The Magnetic Fields: Love at the Bottom of the SeaThe Magnetic Fields: Love at the Bottom of the Sea (Merge, 3/6/12)

“Andrew in Drag”

[audio:|titles=The Magnetic Fields: “Andrew in Drag”]

Stephin Merritt must have sonar. Whether helming The Magnetic Fields or penning songs for films and musicals, he finds depth in even the shallowest of topics and creates meaning by exploring meaninglessness. The title of his new, self-produced album, Love at the Bottom of the Sea, hints at this process as it summons daydreams about mermaids, pirates, and amorous octopi.

Synthesizers power this emotional bathysphere, recalling the sound that the band debuted on Distant Plastic Trees in 1991 and refined on 69 Love Songs in ’99. Hints of ’80s synth-pop pepper the recording as well, nodding to artists such as Gary Numan and earlier versions of the Merritt that fans know and love.

“Parts of it were taken from very old recordings I’d done,” Merritt says. “Most were done in the last two years, but bits of the last three decades are in there. Like ‘My Husband’s Pied-à-Terre,’ parts of that song were recorded in 1982.”

The album’s sonic textures aren’t entirely retro, however. Many of the electronic gadgets that shaped this disc didn’t exist in the ’90s, Merritt says. Plus, after making three synth-less albums — i, Distortion, and Realism — the band was eager to test-drive the instruments that the past decade has spawned.

In addition to harnessing new technology, the album explores how technology harnesses its users, creating fears of inadequacy and strange love triangles between people and objects. With lyrics such as “your every touch would be my command, and I wouldn’t be so slow,” “The Machine in Your Hand” imagines the band as an anthropomorphic smartphone that’s more lovable and attentive than an analog human.

“People aren’t that different from inanimate objects,” Merritt says. “In fact, they seem to be inanimate objects about a third of the time.
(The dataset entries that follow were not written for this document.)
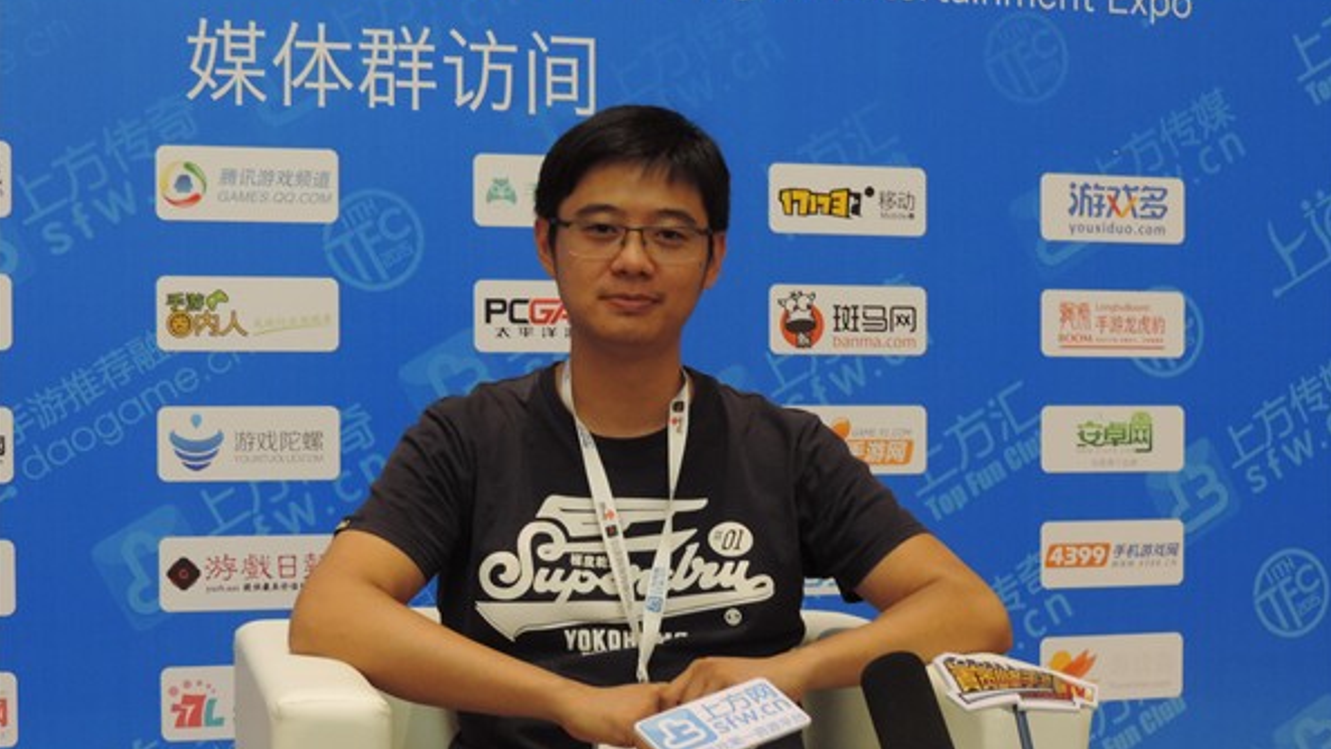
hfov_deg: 31.9
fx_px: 2329
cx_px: 668
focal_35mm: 66
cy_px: 471
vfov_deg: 18.2
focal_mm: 10.7
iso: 640
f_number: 3.7
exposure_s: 1/15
They’re only conscious once in a while, but it’s possible to fall in love with them anyhow.”

Sometimes, you can hook such a lover with a theatrical belly flop. Other times, you have to dive deep to woo them. Merritt uses both methods to lure listeners to Love at the Bottom of the Sea. His baritone voice propels them to the bottom of the musical scale, where odes to drag queens swim with tales about mariachi addicts.

Humor emerges not only from the lyrics but from mismatches between medium and message. As the words of album opener “God Wants Us to Wait” reference love, beauty, and the scent of jasmine, robotic vocals and dark traces of krautrock demonstrate the storyteller’s lack of emotional warmth.
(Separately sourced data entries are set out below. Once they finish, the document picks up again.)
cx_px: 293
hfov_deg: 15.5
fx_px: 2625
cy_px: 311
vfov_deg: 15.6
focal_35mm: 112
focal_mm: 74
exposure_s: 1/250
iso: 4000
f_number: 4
“My Husband’s Pied-à-Terre” takes a similar tack, pairing a plaintive melody with lyrics about wild, carefree nights at a groovy love den. Perhaps this sadness stems from feeling unmoored in an Oprah-free world. Though Merritt won’t admit to being a fan of the famous talk-show host, he built the song around an episode of her show.
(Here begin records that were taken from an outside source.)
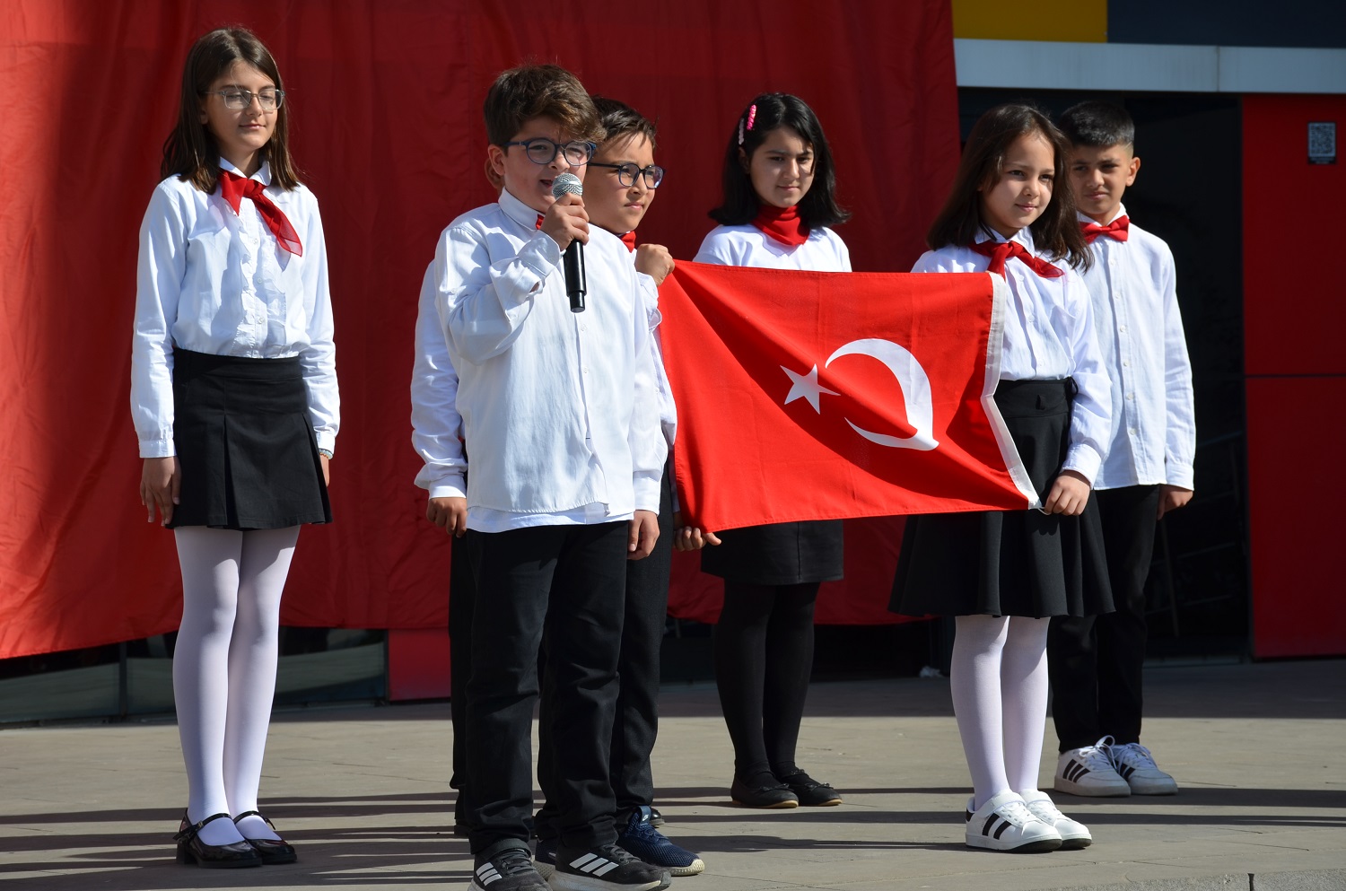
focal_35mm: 120
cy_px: 446
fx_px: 4477
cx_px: 673
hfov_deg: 17.1
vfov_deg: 11.4
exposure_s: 1/320
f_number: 9
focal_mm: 80
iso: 100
“This woman was telling Oprah how she discovered that her dead husband had this secret pied-à-terre,” he recalls. “In my song, he’s still alive, and you watch her discover that he has this secret hideaway where he’s getting a lot of nookie. But at the end, you realize she’s in an insane asylum.”

As the synths swirl and dissolve into the ether, questions begin to surface. If this story is a mirage, the people listening may be just as imaginary. Whether they’re real or a figment from Stephin Merritt’s cranium, one thing’s for certain: these songs are voyagers, traveling through space and time. When they plunge into ears and unearth submerged memories, they tether the band’s past to its present and tie the sonic relics of the digital age to a hazy, heady future.